Ranchview High School
Ranchview High School serves students in the Irving and Coppell part of the district. The school opened in August 2002 with eighth and ninth grade students. A grade was added each year until the school became a four-year comprehensive high school. Ranchview’s first graduating class was in 2005.
R. L. Turner High School
Robert Leon Turner devoted 29 years of his life to education in Dallas County. Turner, who also chaired the committee that wrote the original charter for the city of Carrollton, served as superintendent of the Carrollton-Farmers Branch ISD from 1945 until his death in 1962. Built in 1959, the school served as a junior high for three years until 1962, when all of the district’s high school students were moved to the newly named R. L. Turner High School The former Carrollton High School then officially became known as DeWitt Perry Junior High School.
Newman Smith High School
Originally opened in 1975 as a school for eighth and ninth graders living in the northern section of the district. The school is named for former district superintendent Newman Smith. Smith served as superintendent from 1962 until his retirement in 1976. The school’s theatre is named in honor of Smith’s wife, Pauline. Newman Smith High School graduated its first class in 1979. Prior to the opening of Newman Smith High School, all high school students in the district attended R. L. Turner.
Early College High School
The Early College High School (ECHS) is housed on the Brookhaven College campus. Early College opened in 2006 and became the district’s fifth high school. The Early College High School is a part of the Texas High School Project. ECHS students have the opportunity to earn an associate degree from Brookhaven College while earning a high school diploma.
Marie Huie Center
The Center is named for Marie Huie the district’s first coordinator of Special Education. She began her career in 1961 as a speech therapist. She served as principal of McLaughlin and Rosemeade Elementary Schools. Mrs. Huie retired from the district in 1990.

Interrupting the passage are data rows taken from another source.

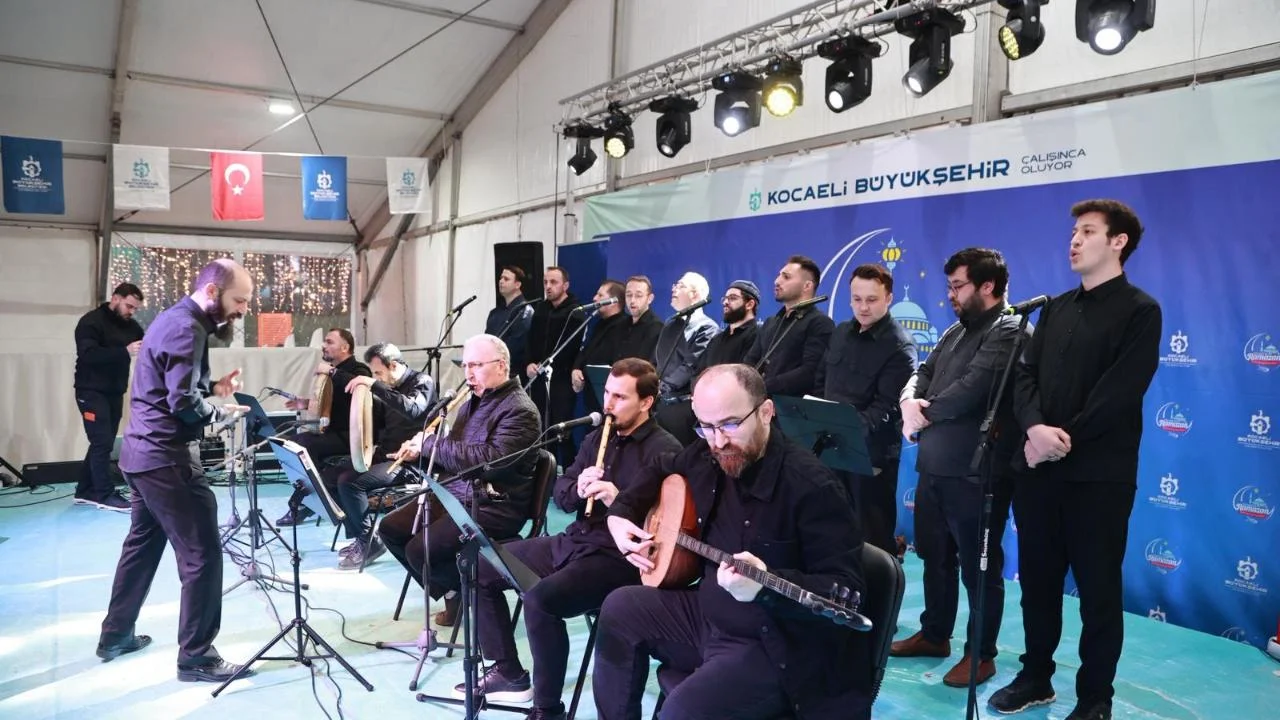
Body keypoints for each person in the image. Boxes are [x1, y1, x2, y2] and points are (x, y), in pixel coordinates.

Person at [594, 364, 870, 720]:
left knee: (681, 713)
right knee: (620, 609)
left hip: (772, 643)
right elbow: (661, 466)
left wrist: (765, 586)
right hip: (708, 616)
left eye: (730, 424)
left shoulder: (812, 487)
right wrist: (619, 514)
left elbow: (845, 591)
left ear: (766, 412)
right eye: (706, 427)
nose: (718, 441)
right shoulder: (707, 453)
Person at [989, 199, 1161, 720]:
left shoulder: (1140, 310)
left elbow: (1119, 392)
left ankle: (1094, 698)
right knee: (1038, 584)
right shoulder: (1056, 308)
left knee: (1098, 592)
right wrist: (1034, 429)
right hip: (1038, 472)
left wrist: (1059, 440)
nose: (1075, 240)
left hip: (1098, 478)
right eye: (1073, 232)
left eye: (1088, 231)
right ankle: (1035, 675)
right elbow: (1025, 376)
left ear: (1118, 242)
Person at [462, 359, 681, 720]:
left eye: (620, 397)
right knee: (481, 564)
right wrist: (578, 488)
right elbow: (562, 496)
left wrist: (618, 500)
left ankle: (548, 710)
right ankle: (508, 672)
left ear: (646, 402)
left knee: (540, 602)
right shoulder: (597, 437)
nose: (608, 404)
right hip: (575, 540)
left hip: (616, 558)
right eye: (607, 393)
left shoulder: (665, 450)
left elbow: (668, 527)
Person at [97, 259, 254, 682]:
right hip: (167, 459)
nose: (243, 310)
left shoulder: (173, 319)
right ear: (212, 291)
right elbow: (182, 403)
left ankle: (115, 635)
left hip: (140, 456)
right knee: (203, 555)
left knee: (142, 548)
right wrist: (220, 411)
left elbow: (172, 385)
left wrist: (214, 389)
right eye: (239, 300)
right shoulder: (188, 328)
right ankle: (197, 657)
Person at [892, 249, 1023, 689]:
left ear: (988, 286)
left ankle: (981, 654)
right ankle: (934, 634)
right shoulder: (954, 330)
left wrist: (922, 413)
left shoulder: (1010, 329)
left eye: (958, 286)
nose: (950, 294)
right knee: (935, 558)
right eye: (948, 286)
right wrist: (908, 401)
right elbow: (922, 372)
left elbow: (973, 389)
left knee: (978, 570)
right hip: (934, 465)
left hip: (977, 472)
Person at [381, 333, 541, 627]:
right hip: (454, 494)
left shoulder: (520, 410)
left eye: (476, 365)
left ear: (501, 366)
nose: (468, 374)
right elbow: (454, 455)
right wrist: (420, 453)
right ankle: (454, 590)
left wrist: (430, 444)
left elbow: (489, 462)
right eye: (465, 365)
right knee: (389, 528)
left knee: (419, 550)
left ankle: (465, 594)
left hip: (493, 505)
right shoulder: (470, 403)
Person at [815, 264, 916, 558]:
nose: (863, 307)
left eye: (872, 300)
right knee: (830, 530)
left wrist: (842, 428)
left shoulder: (899, 345)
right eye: (857, 299)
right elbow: (821, 381)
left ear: (889, 298)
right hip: (830, 449)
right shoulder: (840, 332)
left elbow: (886, 407)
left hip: (871, 457)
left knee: (872, 540)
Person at [329, 342, 435, 570]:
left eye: (378, 372)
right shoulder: (388, 387)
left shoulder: (422, 381)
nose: (376, 377)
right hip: (386, 453)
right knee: (330, 477)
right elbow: (377, 421)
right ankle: (362, 536)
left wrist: (374, 385)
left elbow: (413, 409)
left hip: (411, 461)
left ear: (393, 365)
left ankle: (369, 543)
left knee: (350, 482)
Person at [277, 327, 372, 525]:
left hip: (351, 437)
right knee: (288, 444)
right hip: (332, 433)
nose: (323, 345)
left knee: (302, 446)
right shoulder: (332, 373)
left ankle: (306, 504)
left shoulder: (360, 370)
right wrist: (306, 404)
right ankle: (315, 497)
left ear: (345, 347)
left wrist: (331, 371)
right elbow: (333, 405)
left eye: (329, 342)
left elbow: (356, 389)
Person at [73, 282, 146, 511]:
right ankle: (103, 494)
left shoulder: (131, 326)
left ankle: (85, 490)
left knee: (102, 440)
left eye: (135, 308)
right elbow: (88, 355)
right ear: (115, 298)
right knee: (102, 441)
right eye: (129, 306)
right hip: (90, 391)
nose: (131, 312)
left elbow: (149, 344)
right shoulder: (91, 322)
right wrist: (124, 351)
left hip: (115, 391)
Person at [743, 255, 834, 396]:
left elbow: (810, 372)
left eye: (786, 277)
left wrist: (764, 387)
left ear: (807, 286)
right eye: (779, 275)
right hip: (760, 402)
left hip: (791, 405)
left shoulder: (820, 323)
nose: (777, 281)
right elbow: (750, 361)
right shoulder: (770, 322)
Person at [525, 266, 587, 467]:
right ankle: (544, 472)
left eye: (553, 282)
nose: (548, 287)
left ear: (565, 285)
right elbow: (531, 341)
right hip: (539, 377)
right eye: (545, 282)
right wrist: (529, 363)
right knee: (540, 428)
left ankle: (569, 473)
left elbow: (577, 348)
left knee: (561, 430)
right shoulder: (541, 309)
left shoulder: (575, 311)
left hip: (562, 379)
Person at [653, 272, 719, 445]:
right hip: (658, 403)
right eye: (675, 285)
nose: (674, 289)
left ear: (695, 294)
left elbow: (691, 366)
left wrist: (662, 387)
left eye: (680, 286)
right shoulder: (670, 323)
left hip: (681, 408)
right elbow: (657, 359)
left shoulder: (707, 327)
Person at [572, 279, 628, 414]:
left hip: (609, 398)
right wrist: (576, 368)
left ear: (613, 301)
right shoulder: (599, 324)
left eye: (600, 295)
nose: (594, 298)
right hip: (591, 395)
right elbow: (586, 350)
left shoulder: (624, 326)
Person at [696, 280, 761, 371]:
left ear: (749, 304)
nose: (725, 302)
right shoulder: (716, 340)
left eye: (732, 298)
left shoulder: (759, 336)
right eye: (725, 298)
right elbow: (699, 371)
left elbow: (747, 374)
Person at [486, 265, 535, 377]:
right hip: (493, 371)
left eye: (506, 279)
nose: (501, 281)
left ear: (517, 285)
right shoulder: (495, 313)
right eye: (501, 278)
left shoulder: (525, 311)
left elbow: (516, 347)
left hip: (513, 373)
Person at [615, 275, 663, 361]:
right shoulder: (621, 324)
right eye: (629, 295)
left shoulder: (656, 327)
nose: (632, 300)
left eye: (638, 296)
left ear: (650, 298)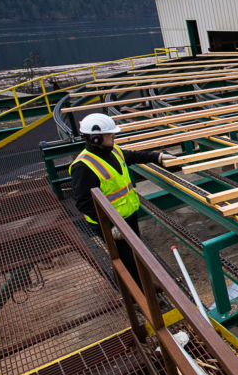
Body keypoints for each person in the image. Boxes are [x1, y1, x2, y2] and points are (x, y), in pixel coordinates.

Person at [70, 113, 176, 286]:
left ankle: (143, 286)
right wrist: (109, 226)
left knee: (135, 253)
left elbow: (133, 156)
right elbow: (84, 203)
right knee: (124, 259)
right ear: (95, 138)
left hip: (127, 215)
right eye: (109, 133)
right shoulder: (84, 166)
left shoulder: (112, 151)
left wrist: (157, 157)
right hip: (109, 223)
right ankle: (134, 295)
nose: (114, 135)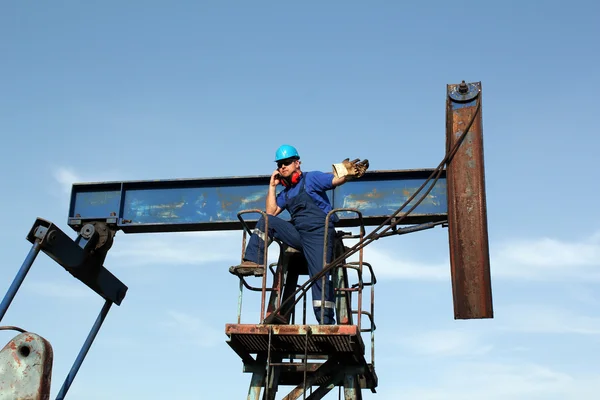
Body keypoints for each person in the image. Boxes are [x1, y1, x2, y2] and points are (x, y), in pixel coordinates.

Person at [231, 144, 369, 325]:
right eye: (280, 164)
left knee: (319, 278)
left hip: (320, 234)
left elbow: (334, 179)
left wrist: (345, 172)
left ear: (297, 163)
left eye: (287, 163)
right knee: (266, 220)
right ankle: (253, 261)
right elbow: (271, 211)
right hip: (299, 234)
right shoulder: (287, 192)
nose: (282, 167)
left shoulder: (311, 179)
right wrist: (272, 186)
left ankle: (325, 323)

Kelly Pre-Kindergarten Center
The Kelly Pre-Kindergarten Center opened in 2007. The Kelly Pre-Kindergarten Center also houses the Child Development Academy for the children of district employees and the offices of the district’s After-School Programs. From 2007 until the end of the 2011-2012 school year, the center served pre-kindergarten and special education students from across the district as well. After the district returned its pre-kindergarten program back to a full-day program to the half-day state-funded program in 2009-2010, the district began returning pre-kindergarteners to their home elementary schools.
Bea Salazar School
Named in honor of Bea Salazar, the school is an alternative education school. Ms. Salazar founded the non-profit organization Bea’s Kids in June 1990. She has been recognized on the state and national levels for her volunteer services.
Mary Grimes Education Center
In fall 1976, the district opened the Valley View Learning Center, an alternative school providing individualized education for students identified as dropouts or potential dropouts. From 1976 to 1989, the center was housed in the former Farmers Branch Elementary School building on Valley View Lane. When a new facility was built in 1989 on Hutton Drive in Carrollton, the center was named in honor of Mary Woodworth Grimes. Mrs. Grimes was a C-FB ISD educator for 25 years and is considered the matriarch of the district’s special education program. She began teaching at the Farmers Branch Elementary on Valley View Lane in 1954. Because of her interest in helping children with learning disabilities, she completed additional university classes and became an educational diagnostician in 1970. She gave support to the Valley View Learning Center staff from 1976 until retirement in 1980. After the Mary Grimes Center opened in 1989, “Miss Mary” was a frequent guest at the center and was always surrounded by students until her death in 1998.